シンガポール公的部門の炭素排出が0.2%減 2023年度GreenGov.SG報告
シンガポールの公的部門が2023年度に排出した温室効果ガスが、前年度比0.2%減の360万トン(二酸化炭素換算)となったことが、持続可能性・環境省のGreenGov.SG報告書で明らかになりました。ごく小さな減少幅ですが、政府部門の脱炭素の動きを知るうえで注目すべき数字です。

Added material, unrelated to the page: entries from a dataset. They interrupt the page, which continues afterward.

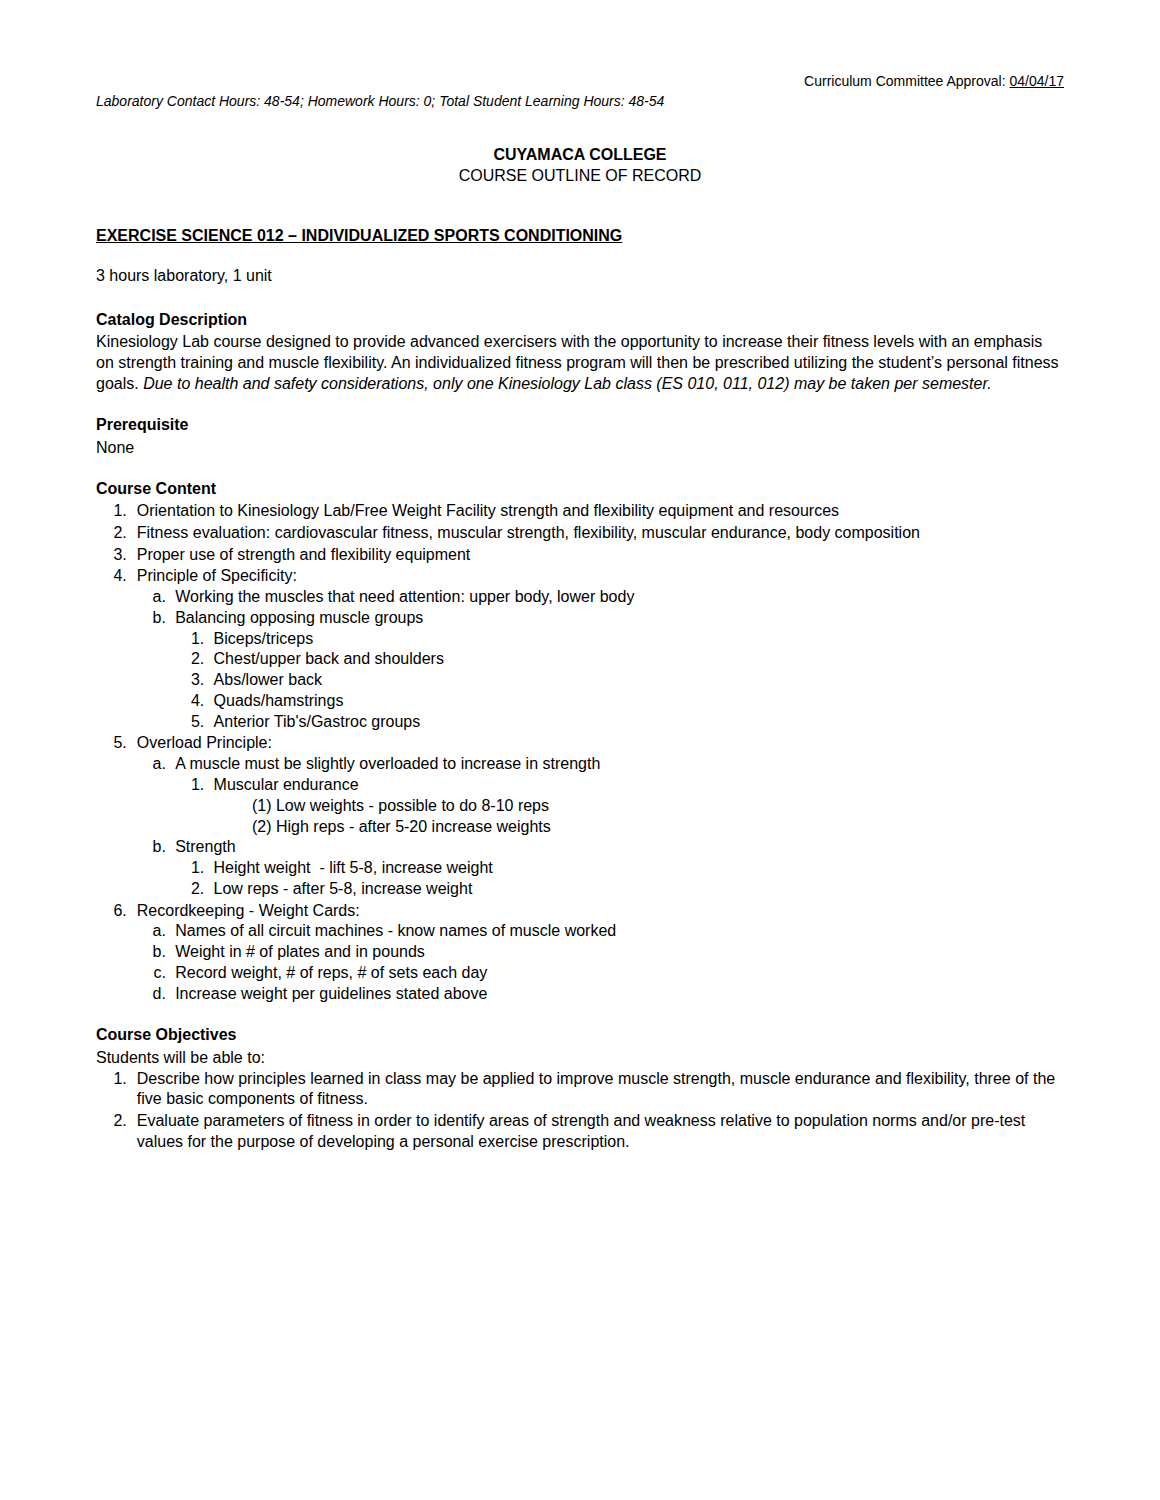Curriculum Committee Approval: 04/04/17
Laboratory Contact Hours: 48-54; Homework Hours: 0; Total Student Learning Hours: 48-54
CUYAMACA COLLEGE
COURSE OUTLINE OF RECORD
EXERCISE SCIENCE 012 – INDIVIDUALIZED SPORTS CONDITIONING
3 hours laboratory, 1 unit
Catalog Description
Kinesiology Lab course designed to provide advanced exercisers with the opportunity to increase their fitness levels with an emphasis on strength training and muscle flexibility. An individualized fitness program will then be prescribed utilizing the student’s personal fitness goals. Due to health and safety considerations, only one Kinesiology Lab class (ES 010, 011, 012) may be taken per semester.
Prerequisite
None
Course Content
Orientation to Kinesiology Lab/Free Weight Facility strength and flexibility equipment and resources
Fitness evaluation: cardiovascular fitness, muscular strength, flexibility, muscular endurance, body composition
Proper use of strength and flexibility equipment
Principle of Specificity:
Working the muscles that need attention: upper body, lower body
Balancing opposing muscle groups
Biceps/triceps
Chest/upper back and shoulders
Abs/lower back
Quads/hamstrings
Anterior Tib's/Gastroc groups
Overload Principle:
A muscle must be slightly overloaded to increase in strength
Muscular endurance
Low weights - possible to do 8-10 reps
High reps - after 5-20 increase weights
Strength
Height weight - lift 5-8, increase weight
Low reps - after 5-8, increase weight
Recordkeeping - Weight Cards:
Names of all circuit machines - know names of muscle worked
Weight in # of plates and in pounds
Record weight, # of reps, # of sets each day
Increase weight per guidelines stated above
Course Objectives
Students will be able to:
Describe how principles learned in class may be applied to improve muscle strength, muscle endurance and flexibility, three of the five basic components of fitness.
Evaluate parameters of fitness in order to identify areas of strength and weakness relative to population norms and/or pre-test values for the purpose of developing a personal exercise prescription.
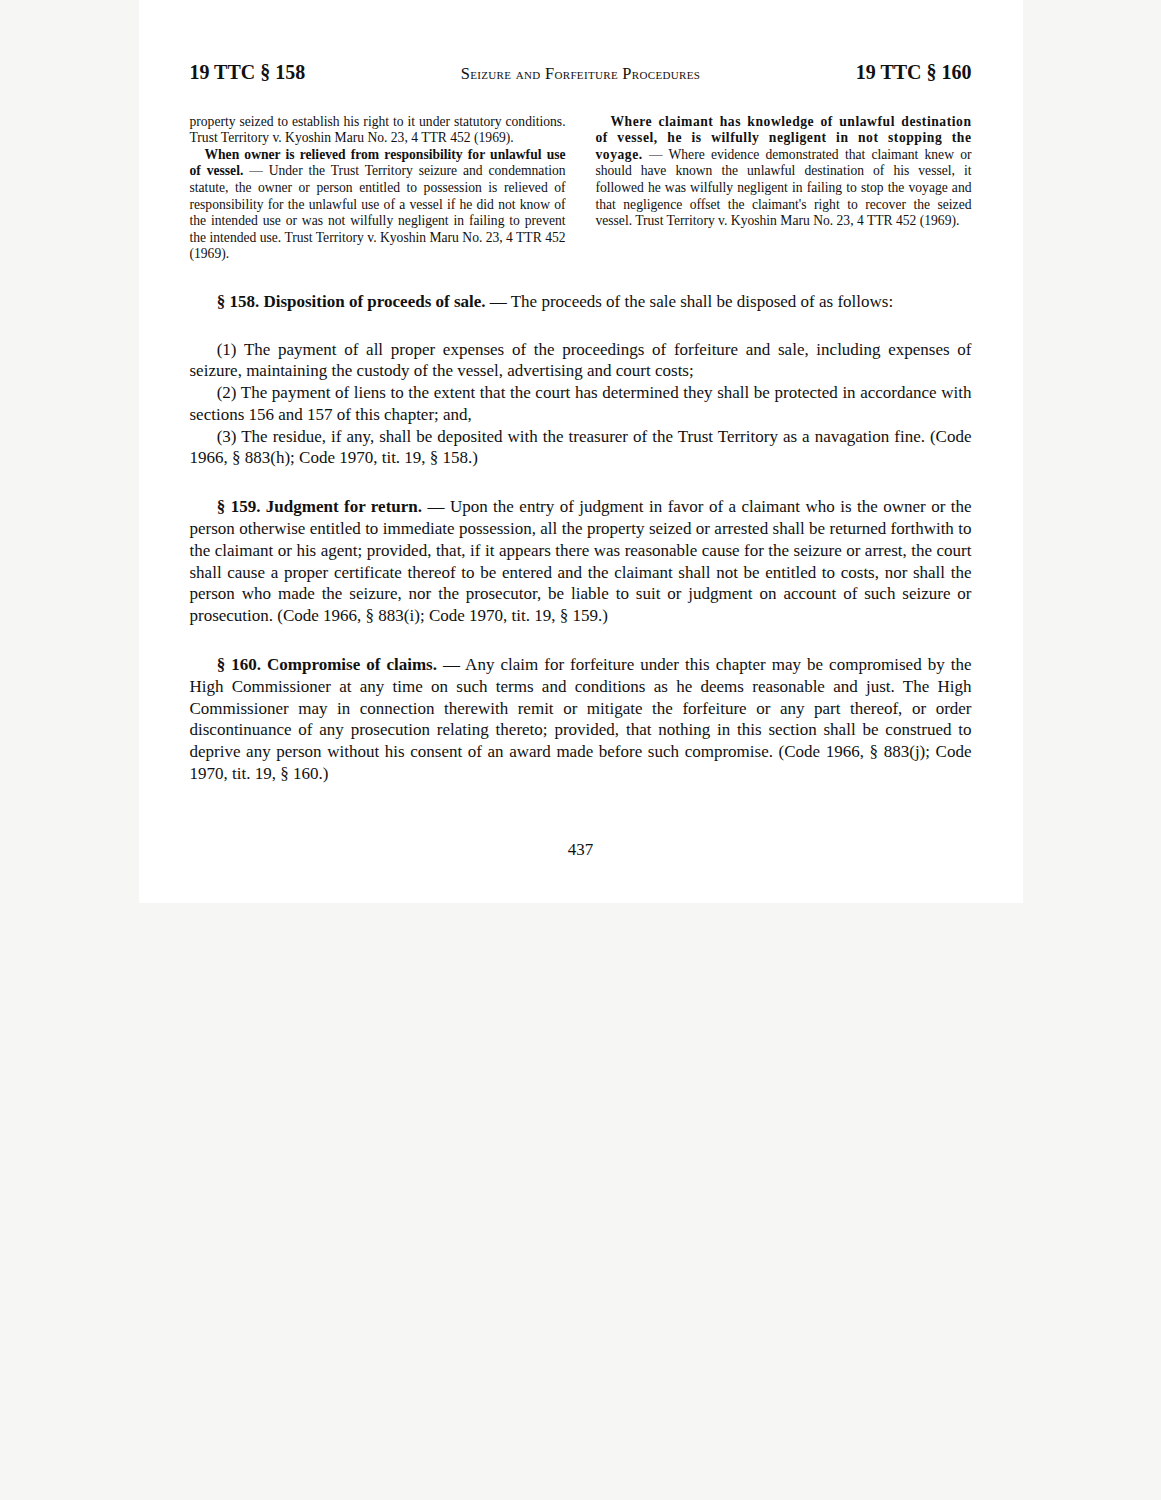19 TTC § 158 Seizure and Forfeiture Procedures 19 TTC § 160
property seized to establish his right to it under statutory conditions. Trust Territory v. Kyoshin Maru No. 23, 4 TTR 452 (1969).
When owner is relieved from responsibility for unlawful use of vessel. — Under the Trust Territory seizure and condemnation statute, the owner or person entitled to possession is relieved of responsibility for the unlawful use of a vessel if he did not know of the intended use or was not wilfully negligent in failing to prevent the intended use. Trust Territory v. Kyoshin Maru No. 23, 4 TTR 452 (1969).
Where claimant has knowledge of unlawful destination of vessel, he is wilfully negligent in not stopping the voyage. — Where evidence demonstrated that claimant knew or should have known the unlawful destination of his vessel, it followed he was wilfully negligent in failing to stop the voyage and that negligence offset the claimant's right to recover the seized vessel. Trust Territory v. Kyoshin Maru No. 23, 4 TTR 452 (1969).
§ 158. Disposition of proceeds of sale. — The proceeds of the sale shall be disposed of as follows:
(1) The payment of all proper expenses of the proceedings of forfeiture and sale, including expenses of seizure, maintaining the custody of the vessel, advertising and court costs;
(2) The payment of liens to the extent that the court has determined they shall be protected in accordance with sections 156 and 157 of this chapter; and,
(3) The residue, if any, shall be deposited with the treasurer of the Trust Territory as a navagation fine. (Code 1966, § 883(h); Code 1970, tit. 19, § 158.)
§ 159. Judgment for return. — Upon the entry of judgment in favor of a claimant who is the owner or the person otherwise entitled to immediate possession, all the property seized or arrested shall be returned forthwith to the claimant or his agent; provided, that, if it appears there was reasonable cause for the seizure or arrest, the court shall cause a proper certificate thereof to be entered and the claimant shall not be entitled to costs, nor shall the person who made the seizure, nor the prosecutor, be liable to suit or judgment on account of such seizure or prosecution. (Code 1966, § 883(i); Code 1970, tit. 19, § 159.)
§ 160. Compromise of claims. — Any claim for forfeiture under this chapter may be compromised by the High Commissioner at any time on such terms and conditions as he deems reasonable and just. The High Commissioner may in connection therewith remit or mitigate the forfeiture or any part thereof, or order discontinuance of any prosecution relating thereto; provided, that nothing in this section shall be construed to deprive any person without his consent of an award made before such compromise. (Code 1966, § 883(j); Code 1970, tit. 19, § 160.)
437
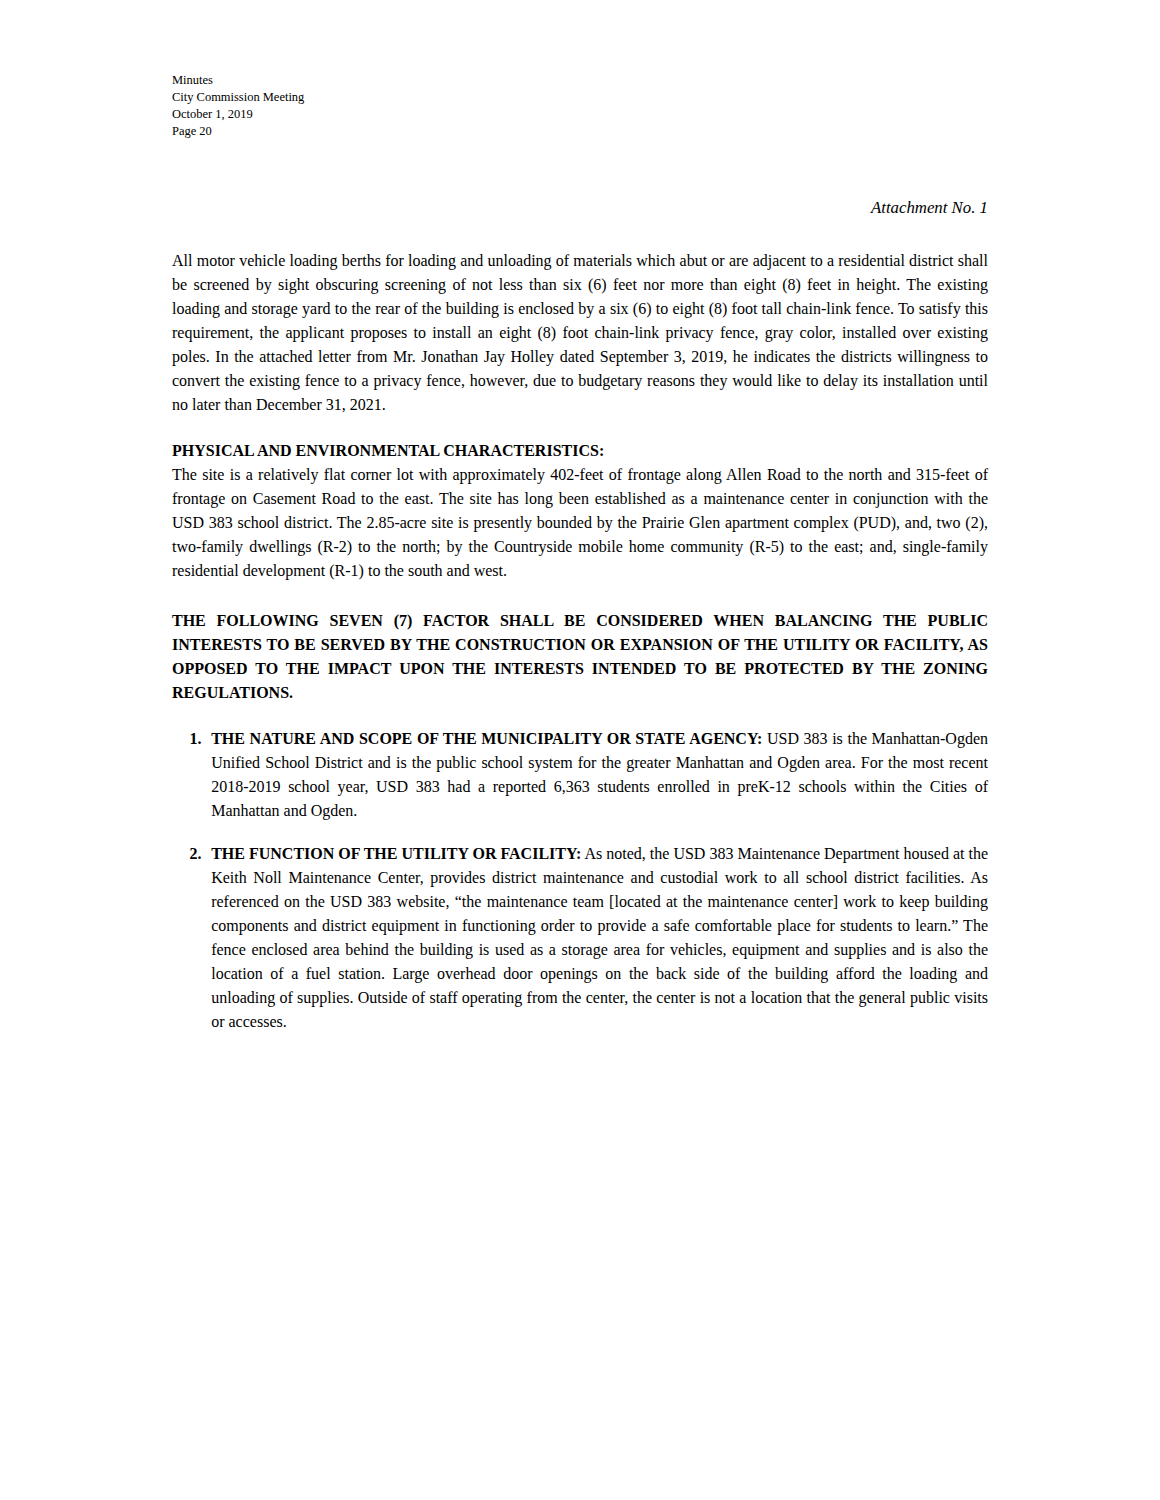Minutes
City Commission Meeting
October 1, 2019
Page 20
Attachment No. 1
All motor vehicle loading berths for loading and unloading of materials which abut or are adjacent to a residential district shall be screened by sight obscuring screening of not less than six (6) feet nor more than eight (8) feet in height. The existing loading and storage yard to the rear of the building is enclosed by a six (6) to eight (8) foot tall chain-link fence. To satisfy this requirement, the applicant proposes to install an eight (8) foot chain-link privacy fence, gray color, installed over existing poles. In the attached letter from Mr. Jonathan Jay Holley dated September 3, 2019, he indicates the districts willingness to convert the existing fence to a privacy fence, however, due to budgetary reasons they would like to delay its installation until no later than December 31, 2021.
Physical and Environmental Characteristics:
The site is a relatively flat corner lot with approximately 402-feet of frontage along Allen Road to the north and 315-feet of frontage on Casement Road to the east. The site has long been established as a maintenance center in conjunction with the USD 383 school district. The 2.85-acre site is presently bounded by the Prairie Glen apartment complex (PUD), and, two (2), two-family dwellings (R-2) to the north; by the Countryside mobile home community (R-5) to the east; and, single-family residential development (R-1) to the south and west.
The following seven (7) factor shall be considered when balancing the public interests to be served by the construction or expansion of the utility or facility, as opposed to the impact upon the interests intended to be protected by the zoning regulations.
The nature and scope of the municipality or state agency: USD 383 is the Manhattan-Ogden Unified School District and is the public school system for the greater Manhattan and Ogden area. For the most recent 2018-2019 school year, USD 383 had a reported 6,363 students enrolled in preK-12 schools within the Cities of Manhattan and Ogden.
The function of the utility or facility: As noted, the USD 383 Maintenance Department housed at the Keith Noll Maintenance Center, provides district maintenance and custodial work to all school district facilities. As referenced on the USD 383 website, “the maintenance team [located at the maintenance center] work to keep building components and district equipment in functioning order to provide a safe comfortable place for students to learn.” The fence enclosed area behind the building is used as a storage area for vehicles, equipment and supplies and is also the location of a fuel station. Large overhead door openings on the back side of the building afford the loading and unloading of supplies. Outside of staff operating from the center, the center is not a location that the general public visits or accesses.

- 公的部門の2023年度排出量は360万トン(二酸化炭素換算)
- 前年度比0.2%減と、わずかながら減少
- 持続可能性・環境省のGreenGov.SG報告書が環境パフォーマンスを公表
2023年度の排出量は360万トン
報告書によると、シンガポールの公的部門が2023年度(2023年4月1日から翌年3月31日まで)に排出した温室効果ガスは、二酸化炭素換算で360万トンでした。これは2022年度と比べて0.2%の減少にとどまったものの、排出量が増加に転じるのを抑えた形ともいえます。
GreenGov.SG報告書とは
GreenGov.SG報告書は、シンガポールの持続可能性・環境省が公的部門の環境面での取り組みや成果をまとめたものです。今回の報告書では、2023年度の環境の持続可能性に関するパフォーマンスが詳細に示されています。
なぜ0.2%減がニュースになるのか
0.2%という数字だけを見ると、小さすぎて意味がないようにも感じられるかもしれません。しかし、一般に、公的部門はオフィスビルや学校、病院など多くの施設やサービスを抱えており、その排出量は国全体の脱炭素の方向性を左右しやすい存在です。ほんのわずかでも排出量が確実に減っていることは、長期的な気候対策の土台づくりとして重要だといえます。
公的部門が示す見本の役割
各国で排出削減を進めるうえで、政府機関や公的部門が率先して省エネや再生可能エネルギーの導入に取り組むことは、民間企業や市民へのメッセージにもなります。シンガポールの公的部門が排出量を抑えることができれば、他のセクターにも波及効果をもたらす可能性があります。
今後の注目ポイント
- 今後の報告書で、減少傾向が続くかどうか
- 公的部門の排出削減が、どの程度のペースで進むのか
- 公共サービスの質を維持しつつ、どこまで省エネや効率化が図られるのか
温室効果ガスの削減は、一度に劇的な変化が起こることは少なく、多くの場合はこうした小さな数字の積み重ねから進んでいきます。シンガポールの公的部門による今回の0.2%減という結果を、アジア地域や日本の行政機関の取り組みを考えるヒントとして捉えることもできそうです。